#### The records ####
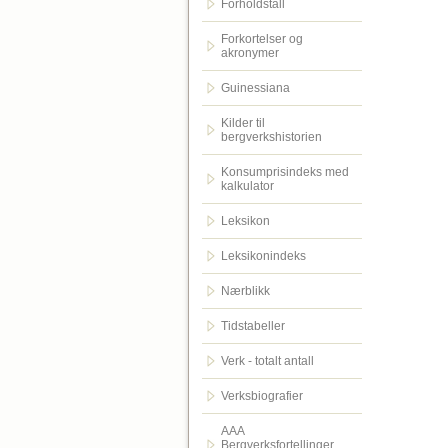
Forholdstall
Forkortelser og
akronymer
Guinessiana
Kilder til
bergverkshistorien
Konsumprisindeks med
kalkulator
Leksikon
Leksikonindeks
Nærblikk
Tidstabeller
Verk - totalt antall
Verksbiografier
AAA
Bergverksfortellinger.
####
What is required: Give the text of the entries above as a Markdown table with the columns Nr and Line, one row per line, leaving out blank lines and the pictures.

Result for this exercise:
| Nr | Line |
|---|---|
| 1 | Forholdstall |
| 2 | Forkortelser og |
| 3 | akronymer |
| 4 | Guinessiana |
| 5 | Kilder til |
| 6 | bergverkshistorien |
| 7 | Konsumprisindeks med |
| 8 | kalkulator |
| 9 | Leksikon |
| 10 | Leksikonindeks |
| 11 | Nærblikk |
| 12 | Tidstabeller |
| 13 | Verk - totalt antall |
| 14 | Verksbiografier |
| 15 | AAA |
| 16 | Bergverksfortellinger. |